_COMPITI DA SVOLGERE_:
[a] Restituisci il testo del brano su ChatGPT e la scuola da "E su questo" fino a "parte degli studenti." compreso.
[b] Nel brano su ChatGPT e la scuola, chi è l'autore dell'articolo pubblicato dal New York Times il 14 gennaio 2023?
[c] Elenca tutte le persone citate per nome nel brano su ChatGPT e la scuola.

_BRANO ESTRATTO_:
•••

E su questo tema non si può non rimandare a tutti gli studi di Luciano Floridi (si veda il suo ultimo volume Etica dell’intelligenza artificiale Sviluppi, opportunità, sfide) e al suo impegno a livello istituzionale con l’Unione Europea per definire nuovi standard per l’intelligenza artificiale.

ChatGPT e la scuola

Ovviamente non potevano mancare articoli più o meno allarmati sulle ricadute scolastiche di ChatGPT.
Il dibattito italiano, dopo un primo articolo su Tecnica della scuola, è proseguito, con scarsissima fantasia, recuperando articoli ed esperienze statunitensi e canadesi piuttosto preoccupate per il rischio, in sostanza, di copiatura da parte degli studenti.

Rischio decisamente ridicolo per due diversi ordini di motivi:

  1. Il primo, che è anche alla base di un interessante articolo di Kevin Roose pubblicato dal New York Times il 14 gennaio 2023, è che vietare l’uso di chatGPT a scuola è assolutamente inutile: si tratta piuttosto di utilizzarlo come banco di prova,  come sfida. L’articolo si conclude così: “I grandi modelli linguistici non diventeranno meno capaci nei prossimi anni”, ha dichiarato Ethan Mollick, professore alla Wharton School dell’Università della Pennsylvania. “Dobbiamo trovare un modo per adattarci a questi strumenti, non solo per vietarli”.

•••

_INFORMAZIONI SULLA FONTE_:
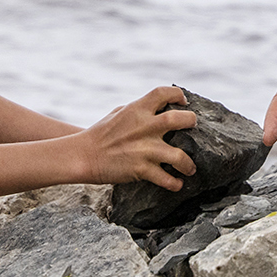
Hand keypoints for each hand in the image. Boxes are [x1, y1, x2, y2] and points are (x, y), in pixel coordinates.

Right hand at [78, 86, 198, 187]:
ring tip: (190, 168)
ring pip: (179, 156)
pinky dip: (174, 183)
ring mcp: (144, 149)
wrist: (82, 156)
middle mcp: (144, 127)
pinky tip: (177, 184)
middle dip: (191, 122)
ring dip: (188, 163)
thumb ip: (139, 110)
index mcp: (137, 109)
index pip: (163, 93)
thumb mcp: (118, 113)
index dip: (178, 95)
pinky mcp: (141, 169)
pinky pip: (165, 179)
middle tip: (193, 129)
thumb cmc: (100, 134)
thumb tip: (157, 109)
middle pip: (179, 119)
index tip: (183, 103)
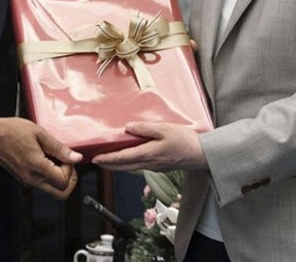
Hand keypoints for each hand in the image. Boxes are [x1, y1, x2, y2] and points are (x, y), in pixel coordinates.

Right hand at [0, 117, 81, 198]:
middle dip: (69, 180)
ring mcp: (27, 181)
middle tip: (66, 163)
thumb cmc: (12, 131)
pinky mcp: (23, 179)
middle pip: (60, 194)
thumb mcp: (40, 133)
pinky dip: (48, 176)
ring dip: (58, 177)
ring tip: (53, 158)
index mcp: (36, 166)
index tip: (66, 158)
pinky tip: (45, 159)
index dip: (70, 170)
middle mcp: (31, 178)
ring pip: (51, 190)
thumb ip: (59, 148)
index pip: (63, 182)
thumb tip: (76, 158)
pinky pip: (41, 184)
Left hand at [92, 122, 206, 171]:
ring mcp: (154, 166)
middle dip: (109, 164)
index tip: (96, 159)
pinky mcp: (160, 166)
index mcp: (148, 153)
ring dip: (118, 165)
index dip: (107, 159)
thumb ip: (146, 128)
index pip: (122, 158)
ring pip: (131, 167)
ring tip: (109, 161)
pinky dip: (129, 163)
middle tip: (97, 162)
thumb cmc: (185, 141)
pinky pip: (140, 166)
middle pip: (124, 166)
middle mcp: (149, 163)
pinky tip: (129, 158)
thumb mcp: (165, 129)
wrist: (200, 155)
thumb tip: (129, 127)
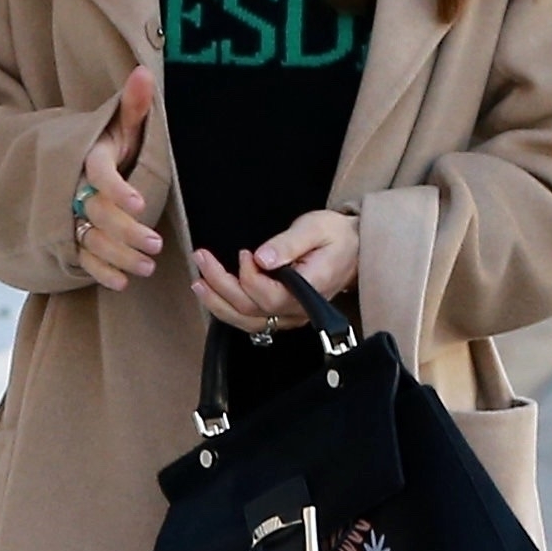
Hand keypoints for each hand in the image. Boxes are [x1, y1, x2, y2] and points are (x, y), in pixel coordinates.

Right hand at [74, 67, 160, 291]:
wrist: (69, 165)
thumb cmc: (106, 143)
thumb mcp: (118, 123)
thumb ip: (132, 104)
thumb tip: (144, 72)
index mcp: (88, 158)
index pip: (98, 173)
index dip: (117, 188)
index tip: (140, 203)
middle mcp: (75, 188)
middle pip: (97, 212)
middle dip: (125, 231)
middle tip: (155, 243)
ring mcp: (70, 215)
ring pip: (91, 239)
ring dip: (118, 256)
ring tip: (147, 266)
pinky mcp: (72, 237)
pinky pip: (82, 258)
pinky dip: (100, 271)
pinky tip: (122, 282)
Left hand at [191, 209, 360, 336]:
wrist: (353, 250)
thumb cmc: (336, 236)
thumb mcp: (315, 228)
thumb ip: (288, 244)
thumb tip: (261, 258)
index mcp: (311, 290)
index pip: (272, 296)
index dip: (250, 278)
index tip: (244, 253)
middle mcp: (298, 310)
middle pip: (253, 309)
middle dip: (222, 285)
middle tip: (202, 258)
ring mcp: (289, 316)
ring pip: (248, 321)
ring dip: (218, 303)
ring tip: (198, 283)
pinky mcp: (281, 314)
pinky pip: (251, 321)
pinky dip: (228, 310)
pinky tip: (211, 295)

•••

_SOLUZIONI IN ORDINE_:
[a]
E su questo tema non si può non rimandare a tutti gli studi di Luciano Floridi (si veda il suo ultimo volume Etica dell’intelligenza artificiale Sviluppi, opportunità, sfide) e al suo impegno a livello istituzionale con l’Unione Europea per definire nuovi standard per l’intelligenza artificiale.

ChatGPT e la scuola

Ovviamente non potevano mancare articoli più o meno allarmati sulle ricadute scolastiche di ChatGPT.
Il dibattito italiano, dopo un primo articolo su Tecnica della scuola, è proseguito, con scarsissima fantasia, recuperando articoli ed esperienze statunitensi e canadesi piuttosto preoccupate per il rischio, in sostanza, di copiatura da parte degli studenti.

[b] Kevin Roose.

[c] Luciano Floridi, Kevin Roose, Ethan Mollick